(Problem to solve):
Beginning with the line that holds "left wrist: (497, 937)" and ending with the last line below, please copy every line exactly, add nothing, and leave out the pictures.

(Excerpted records):
══════════════════════════════

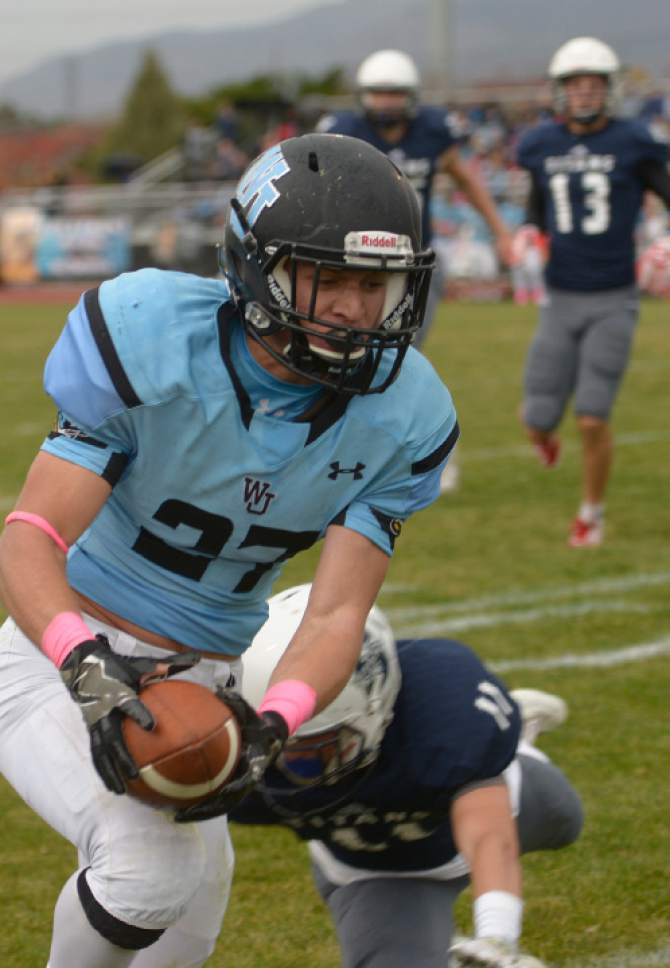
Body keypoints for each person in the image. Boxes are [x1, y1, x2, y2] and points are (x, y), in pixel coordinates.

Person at [0, 133, 458, 968]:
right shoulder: (150, 337)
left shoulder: (406, 415)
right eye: (331, 279)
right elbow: (30, 537)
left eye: (375, 284)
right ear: (257, 267)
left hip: (207, 681)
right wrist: (86, 664)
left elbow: (336, 610)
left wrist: (273, 718)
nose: (356, 310)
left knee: (183, 940)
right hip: (59, 655)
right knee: (144, 876)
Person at [232, 584, 583, 968]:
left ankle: (517, 741)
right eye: (280, 746)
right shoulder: (235, 754)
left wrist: (497, 937)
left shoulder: (440, 707)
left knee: (564, 816)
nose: (292, 766)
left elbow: (487, 834)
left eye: (318, 748)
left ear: (378, 702)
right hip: (375, 868)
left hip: (470, 813)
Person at [318, 50, 514, 495]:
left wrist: (500, 228)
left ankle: (435, 452)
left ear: (411, 97)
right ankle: (336, 453)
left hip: (413, 267)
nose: (386, 102)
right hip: (355, 268)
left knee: (400, 363)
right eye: (379, 93)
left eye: (395, 93)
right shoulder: (345, 134)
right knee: (341, 359)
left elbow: (463, 176)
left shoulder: (432, 131)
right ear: (364, 97)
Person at [516, 36, 670, 547]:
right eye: (574, 85)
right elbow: (539, 202)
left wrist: (662, 244)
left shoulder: (633, 141)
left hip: (614, 297)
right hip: (560, 298)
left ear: (609, 89)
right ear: (560, 91)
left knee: (591, 416)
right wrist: (529, 231)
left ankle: (590, 513)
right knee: (536, 418)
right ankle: (545, 439)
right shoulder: (541, 144)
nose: (583, 93)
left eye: (593, 84)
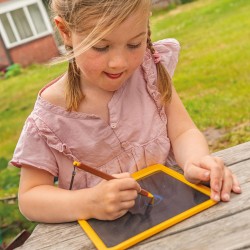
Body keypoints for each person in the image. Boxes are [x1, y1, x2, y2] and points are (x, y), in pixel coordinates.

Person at [11, 0, 241, 223]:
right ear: (65, 32)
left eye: (134, 44)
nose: (119, 63)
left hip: (180, 215)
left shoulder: (148, 71)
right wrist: (89, 202)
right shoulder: (49, 118)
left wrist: (196, 161)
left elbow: (182, 132)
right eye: (101, 47)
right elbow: (30, 198)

══════════════════════════════

(Exercise solution):
left wrist: (497, 937)
left shoulder: (440, 707)
left knee: (564, 816)
nose: (292, 766)
left elbow: (487, 834)
left eye: (318, 748)
left ear: (378, 702)
right hip: (375, 868)
left hip: (470, 813)
Person at [318, 50, 514, 495]:
left wrist: (500, 228)
left ankle: (435, 452)
left ear: (411, 97)
right ankle: (336, 453)
left hip: (413, 267)
nose: (386, 102)
right hip: (355, 268)
left knee: (400, 363)
right eye: (379, 93)
left eye: (395, 93)
right shoulder: (345, 134)
right knee: (341, 359)
left elbow: (463, 176)
left shoulder: (432, 131)
right ear: (364, 97)
Person at [516, 36, 670, 547]:
right eye: (574, 85)
right elbow: (539, 202)
left wrist: (662, 244)
left shoulder: (633, 141)
left hip: (614, 297)
right hip: (560, 298)
left ear: (609, 89)
right ear: (560, 91)
left knee: (591, 416)
right wrist: (529, 231)
left ankle: (590, 513)
right knee: (536, 418)
right ankle: (545, 439)
right shoulder: (541, 144)
nose: (583, 93)
left eye: (593, 84)
Body keypoints for each person in the image. Boxes are [x1, y1, x2, y2] and points are (x, y), in pixel coordinates.

Person at [11, 0, 241, 223]:
right ear: (65, 32)
left eye: (134, 44)
nose: (119, 63)
left hip: (180, 215)
left shoulder: (148, 71)
right wrist: (89, 202)
right shoulder: (49, 118)
left wrist: (196, 161)
left elbow: (182, 132)
right eye: (101, 47)
right elbow: (30, 198)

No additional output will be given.